Protesters demand ‘Free Palestine’ in London  (Picture: Guy Smallman)

The High Court has ruled that the Department of Education can continue to clamp down on Palestine solidarity in schools.

It denied permission for a judicial review by Cage on Thursday. The human rights group began the legal challenge last year in response to former Tory education secretary Gavin Williamson’s letter to heads during Israel’s assaults in Sheikh Jarrah.

The letter said there had been an “increased focus on the Israeli-Palestinian conflict in many schools” and claimed it related to a “worrying spike in antisemitic incidents”.

Muhammad Rabbani, managing director of Cage, told Socialist Worker, “The decision today is disappointing but unsurprising. It validates the Department of Education’s attempts to police the Palestine debate at our schools in favour of the pro-Israel narrative. 

“The choreographing of political discussions in this way within schools is akin to the manner of autocratic regimes and seriously curtails freedom of speech.”

Williamson’s letter gave instructions to head teachers about how they should present Israel’s brutal occupation of Palestine. It was said that schools should cut ties with organisations and charities that challenged the state of Israel.

It also recommended that schools worked with organisations that support Israel in order to provide a “balanced” presentation of the occupation.

Cage described the letter as “politicalised and discriminatory”, adding that its legal challenge raises “important questions about free speech and political dissent in schools”. The group said the letter is censoring Muslim students in particular while violating the legal requirement of impartiality in schools.
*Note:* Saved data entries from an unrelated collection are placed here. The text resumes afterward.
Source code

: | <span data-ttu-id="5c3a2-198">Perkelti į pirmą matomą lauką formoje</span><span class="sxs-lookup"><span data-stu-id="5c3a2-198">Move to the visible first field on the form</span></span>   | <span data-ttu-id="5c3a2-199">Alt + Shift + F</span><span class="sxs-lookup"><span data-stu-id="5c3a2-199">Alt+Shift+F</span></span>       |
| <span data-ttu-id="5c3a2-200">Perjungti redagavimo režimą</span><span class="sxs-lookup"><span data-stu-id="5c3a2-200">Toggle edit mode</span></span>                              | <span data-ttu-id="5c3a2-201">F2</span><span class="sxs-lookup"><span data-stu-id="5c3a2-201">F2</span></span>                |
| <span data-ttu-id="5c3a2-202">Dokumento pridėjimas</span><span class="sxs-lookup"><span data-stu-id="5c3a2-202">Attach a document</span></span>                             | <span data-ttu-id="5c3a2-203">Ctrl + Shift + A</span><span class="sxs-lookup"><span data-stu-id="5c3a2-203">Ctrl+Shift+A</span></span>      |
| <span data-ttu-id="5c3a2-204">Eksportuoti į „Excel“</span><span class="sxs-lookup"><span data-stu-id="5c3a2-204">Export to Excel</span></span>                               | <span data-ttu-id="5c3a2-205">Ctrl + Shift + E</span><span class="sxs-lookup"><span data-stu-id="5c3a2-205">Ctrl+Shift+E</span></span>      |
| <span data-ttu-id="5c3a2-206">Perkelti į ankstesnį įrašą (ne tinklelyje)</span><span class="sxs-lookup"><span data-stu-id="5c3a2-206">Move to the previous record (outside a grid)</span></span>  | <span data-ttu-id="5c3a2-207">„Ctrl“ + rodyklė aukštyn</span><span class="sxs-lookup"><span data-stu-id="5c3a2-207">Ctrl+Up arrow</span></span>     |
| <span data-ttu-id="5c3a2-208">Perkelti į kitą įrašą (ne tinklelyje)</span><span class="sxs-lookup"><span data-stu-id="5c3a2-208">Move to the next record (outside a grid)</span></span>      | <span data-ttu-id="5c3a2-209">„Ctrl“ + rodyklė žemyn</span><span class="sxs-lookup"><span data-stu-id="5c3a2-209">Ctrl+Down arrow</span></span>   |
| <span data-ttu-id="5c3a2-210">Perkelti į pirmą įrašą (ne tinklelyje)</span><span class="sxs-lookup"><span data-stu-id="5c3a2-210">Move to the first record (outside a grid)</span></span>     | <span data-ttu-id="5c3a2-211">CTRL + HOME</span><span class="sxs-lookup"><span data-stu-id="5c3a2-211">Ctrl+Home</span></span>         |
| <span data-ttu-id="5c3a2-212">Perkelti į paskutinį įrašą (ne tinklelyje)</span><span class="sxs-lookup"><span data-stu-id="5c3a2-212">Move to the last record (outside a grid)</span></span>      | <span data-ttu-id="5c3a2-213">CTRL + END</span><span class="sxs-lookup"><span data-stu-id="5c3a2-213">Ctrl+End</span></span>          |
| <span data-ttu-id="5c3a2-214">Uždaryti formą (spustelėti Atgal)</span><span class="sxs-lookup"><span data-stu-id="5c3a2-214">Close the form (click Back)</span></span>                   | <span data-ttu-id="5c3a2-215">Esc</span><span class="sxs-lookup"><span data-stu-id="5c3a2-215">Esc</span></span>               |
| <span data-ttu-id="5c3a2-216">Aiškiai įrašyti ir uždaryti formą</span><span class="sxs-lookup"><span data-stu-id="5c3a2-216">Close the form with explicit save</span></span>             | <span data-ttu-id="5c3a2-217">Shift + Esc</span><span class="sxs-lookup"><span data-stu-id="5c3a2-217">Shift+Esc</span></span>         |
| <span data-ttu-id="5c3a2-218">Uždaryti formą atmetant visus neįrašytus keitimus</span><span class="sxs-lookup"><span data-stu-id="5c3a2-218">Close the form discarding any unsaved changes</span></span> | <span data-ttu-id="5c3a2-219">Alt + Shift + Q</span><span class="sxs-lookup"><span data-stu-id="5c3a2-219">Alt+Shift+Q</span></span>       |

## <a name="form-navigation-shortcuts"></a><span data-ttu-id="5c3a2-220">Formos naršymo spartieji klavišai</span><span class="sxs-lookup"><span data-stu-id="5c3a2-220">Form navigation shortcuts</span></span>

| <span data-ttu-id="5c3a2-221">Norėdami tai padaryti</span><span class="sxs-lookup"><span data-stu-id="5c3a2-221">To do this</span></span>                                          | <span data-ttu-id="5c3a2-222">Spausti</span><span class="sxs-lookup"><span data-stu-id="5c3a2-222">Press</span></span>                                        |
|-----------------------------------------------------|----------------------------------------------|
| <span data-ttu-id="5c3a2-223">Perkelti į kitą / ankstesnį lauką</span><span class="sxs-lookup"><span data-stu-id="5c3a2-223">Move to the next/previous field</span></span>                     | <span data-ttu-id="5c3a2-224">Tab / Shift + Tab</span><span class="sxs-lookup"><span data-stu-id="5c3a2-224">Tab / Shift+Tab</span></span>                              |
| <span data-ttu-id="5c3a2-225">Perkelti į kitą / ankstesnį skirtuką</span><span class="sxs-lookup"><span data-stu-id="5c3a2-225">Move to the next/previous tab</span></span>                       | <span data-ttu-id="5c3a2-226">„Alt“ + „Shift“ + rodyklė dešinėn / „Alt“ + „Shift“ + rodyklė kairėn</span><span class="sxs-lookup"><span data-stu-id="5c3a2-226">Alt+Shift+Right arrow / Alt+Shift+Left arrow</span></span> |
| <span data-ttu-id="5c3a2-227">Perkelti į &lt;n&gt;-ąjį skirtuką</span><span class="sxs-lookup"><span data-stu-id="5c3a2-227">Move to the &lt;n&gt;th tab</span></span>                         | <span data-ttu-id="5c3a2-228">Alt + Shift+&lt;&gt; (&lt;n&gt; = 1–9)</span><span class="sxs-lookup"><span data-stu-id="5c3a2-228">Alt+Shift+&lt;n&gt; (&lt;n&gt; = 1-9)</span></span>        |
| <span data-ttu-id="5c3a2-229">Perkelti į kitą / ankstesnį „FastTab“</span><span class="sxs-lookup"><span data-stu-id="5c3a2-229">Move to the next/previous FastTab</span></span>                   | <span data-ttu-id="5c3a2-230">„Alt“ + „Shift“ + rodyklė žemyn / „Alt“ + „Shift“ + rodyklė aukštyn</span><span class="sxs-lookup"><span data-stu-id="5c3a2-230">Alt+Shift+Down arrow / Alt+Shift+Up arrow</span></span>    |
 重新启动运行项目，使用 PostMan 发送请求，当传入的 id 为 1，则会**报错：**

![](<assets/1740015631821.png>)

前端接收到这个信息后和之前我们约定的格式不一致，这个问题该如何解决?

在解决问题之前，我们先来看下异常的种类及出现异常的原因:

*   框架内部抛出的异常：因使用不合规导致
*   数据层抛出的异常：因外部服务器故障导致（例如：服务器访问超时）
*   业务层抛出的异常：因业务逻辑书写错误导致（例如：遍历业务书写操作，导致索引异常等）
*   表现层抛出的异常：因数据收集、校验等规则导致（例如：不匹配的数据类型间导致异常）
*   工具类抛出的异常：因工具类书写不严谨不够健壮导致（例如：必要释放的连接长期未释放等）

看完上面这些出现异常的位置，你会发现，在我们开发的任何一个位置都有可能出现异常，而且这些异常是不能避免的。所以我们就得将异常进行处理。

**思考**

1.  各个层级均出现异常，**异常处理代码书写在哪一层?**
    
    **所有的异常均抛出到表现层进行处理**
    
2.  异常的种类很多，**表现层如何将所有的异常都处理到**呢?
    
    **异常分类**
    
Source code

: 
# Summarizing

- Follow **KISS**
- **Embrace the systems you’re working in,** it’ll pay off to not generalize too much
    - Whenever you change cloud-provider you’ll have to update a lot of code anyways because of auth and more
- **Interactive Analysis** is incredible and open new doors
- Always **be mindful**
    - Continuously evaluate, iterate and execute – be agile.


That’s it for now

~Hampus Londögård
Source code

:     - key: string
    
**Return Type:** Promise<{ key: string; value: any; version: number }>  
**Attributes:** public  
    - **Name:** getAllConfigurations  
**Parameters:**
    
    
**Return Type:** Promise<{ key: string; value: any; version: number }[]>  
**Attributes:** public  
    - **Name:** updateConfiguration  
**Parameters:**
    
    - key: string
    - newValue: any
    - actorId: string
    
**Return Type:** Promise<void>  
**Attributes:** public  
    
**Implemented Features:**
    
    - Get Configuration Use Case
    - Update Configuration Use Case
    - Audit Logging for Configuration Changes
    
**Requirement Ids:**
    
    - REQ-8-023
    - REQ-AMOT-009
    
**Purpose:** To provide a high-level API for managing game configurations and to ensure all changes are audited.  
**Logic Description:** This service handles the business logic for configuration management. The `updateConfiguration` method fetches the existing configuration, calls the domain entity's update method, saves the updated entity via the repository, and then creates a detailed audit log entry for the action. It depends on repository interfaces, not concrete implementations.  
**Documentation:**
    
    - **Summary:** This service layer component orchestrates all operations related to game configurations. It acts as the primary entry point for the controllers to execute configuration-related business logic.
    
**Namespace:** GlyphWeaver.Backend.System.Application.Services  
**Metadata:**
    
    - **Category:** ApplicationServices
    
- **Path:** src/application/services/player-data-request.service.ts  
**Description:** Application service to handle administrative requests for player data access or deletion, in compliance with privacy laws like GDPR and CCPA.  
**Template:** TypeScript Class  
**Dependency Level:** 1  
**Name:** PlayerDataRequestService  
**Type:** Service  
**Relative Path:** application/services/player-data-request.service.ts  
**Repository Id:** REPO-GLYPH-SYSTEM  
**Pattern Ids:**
The lawyer leading the review, Fahad Ansari, spoke to Socialist Worker. He said the court “failed to protect the freedom of expression of pupils who wish to demonstrate solidarity with the Palestinian people in their struggle against Israeli apartheid and ethnic cleansing.”

“The Court has essentially enabled the government to compel head teachers and school leaders to adopt a partisan view on the Israeli-Palestinian issue.”

He said this “shifts their role from education to indoctrination”. “Equating the rejection of the state of Israel’s ‘right to exist’ with antisemitism is not only factually wrong but undermines the fight against genuine antisemitism,” Ansari said.

Campaigners have made comparisons between how schools present the war in Ukraine and the occupation of Palestine.

In a survey initiated by Cage, 96 percent of parents confirmed that their child’s school had proactively engaged in discussions around Ukraine. This included holding fundraisers and assemblies and covering it in newsletters.

Many students and their parents were left feeling isolated last year as schools ignored the Israeli war on Gaza. In the survey, people reported how their children had suffered disciplinary punishment and threats or physical aggression by staff for showing support for Palestinians.

The Tories want to silence Palestine solidarity and whip up Islamophobia in schools to bolster the imperialist agenda of the US, Britain and Nato.

Despite the court ruling, the fight for Palestinian liberation continues and the solidarity movement will not be silenced.